An extreme right-wing manifesto has also been released under the same name on other social media sites.

In it, the person claims to be a 28-year-old Australian man from a working-class family.

There were a "number of fatalities" on Friday following a shooting at a mosque in Christchurch and four people are in custody, New Zealand police confirmed.

"Police is responding to a very serious and tragic incident involving an active shooter in central Christchurch," Police Commissioner Mike Bush said.

"This is an evolving incident and we are working to confirm the facts, however, we can confirm there have been a number of fatalities.

"Police is currently at a number of scenes," he said. "We ask all mosques nationally to shut their doors, and advise that people refrain from visiting these premises until further notice."

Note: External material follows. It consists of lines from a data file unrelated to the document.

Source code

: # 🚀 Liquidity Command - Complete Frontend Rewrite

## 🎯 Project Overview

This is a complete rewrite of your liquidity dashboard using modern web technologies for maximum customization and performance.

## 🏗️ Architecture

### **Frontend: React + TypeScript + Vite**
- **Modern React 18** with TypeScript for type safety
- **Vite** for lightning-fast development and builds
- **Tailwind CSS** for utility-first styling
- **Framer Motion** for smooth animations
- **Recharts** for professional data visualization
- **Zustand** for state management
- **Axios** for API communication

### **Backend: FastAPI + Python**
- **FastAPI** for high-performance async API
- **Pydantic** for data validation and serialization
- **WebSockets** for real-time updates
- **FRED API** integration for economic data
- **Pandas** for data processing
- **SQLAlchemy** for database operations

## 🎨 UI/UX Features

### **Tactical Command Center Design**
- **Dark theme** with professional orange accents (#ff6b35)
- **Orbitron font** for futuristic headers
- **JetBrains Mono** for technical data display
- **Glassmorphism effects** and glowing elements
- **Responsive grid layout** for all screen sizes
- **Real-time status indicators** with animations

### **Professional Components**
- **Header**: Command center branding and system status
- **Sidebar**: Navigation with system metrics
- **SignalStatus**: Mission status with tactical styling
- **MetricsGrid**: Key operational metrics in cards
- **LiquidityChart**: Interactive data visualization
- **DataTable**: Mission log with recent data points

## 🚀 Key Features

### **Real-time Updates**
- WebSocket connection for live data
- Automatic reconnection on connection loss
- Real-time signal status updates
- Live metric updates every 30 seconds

Prime Minister Jacinda Ardern said it was one of New Zealand's "darkest days."

"This is an extraordinary and unprecedented act of violence," she told reporters.

She said many of those in the mosque were likely to be migrants.  "New Zealand is their home. They should be safe here," she added.  

The prime minister was speaking from the city of New Plymouth and said she would fly back to Wellington immediately to hold emergency meetings with her ministers.

One of the people who was at afternoon prayers at the mosque on Deans Avenue in central Christchurch told Radio New Zealand a man came in and opened fire 10 minutes into their prayers.

"The guy just started firing shots, we all took for cover. We didn't hear no more shots and we got up and obviously some people from the mosque ran out, and they came back in a pile of blood, some had been shot and then about five minutes after that the police turned up and they escorted us outside," he said.

Several hundred people were at the mosque for Friday prayers, witnesses told local media.

Police recommended that residents across Christchurch remain off the streets and indoors until further notice while all schools were in lockdown until further notice.

The city's hospital was also in total lockdown. "All appointments have been cancelled this afternoon, and no staff or patients are to enter or leave the building," the hospital said in a statement.

There were also unconfirmed reports of shootings at other locations as well as a bomb found in a car crashed on a central street near the attack.

The former president of the Muslim Association of Canterbury, Mohammed Jama, who was at the mosque, told local news website Stuff he saw about four people injured and two people lying on the ground.

He did not know if they were alive or dead.

Witness Ahmad Al-Mahmoud told Stuff the shooter was white-skinned, blond, quite short and wearing a helmet and a bulletproof vest.

He reportedly had an automatic gun and emptied at least two magazines.

Bangladeshi cricketer Tamim Iqbal said that the entire national team had been at the mosque.

"Entire team got saved from active shooters!!! Frightening experience and please keep us in your prayers," he wrote on Twitter.

New Zealand's last mass shooting was in 1990 when David Gray shot 13 people in the Aramoana massacre.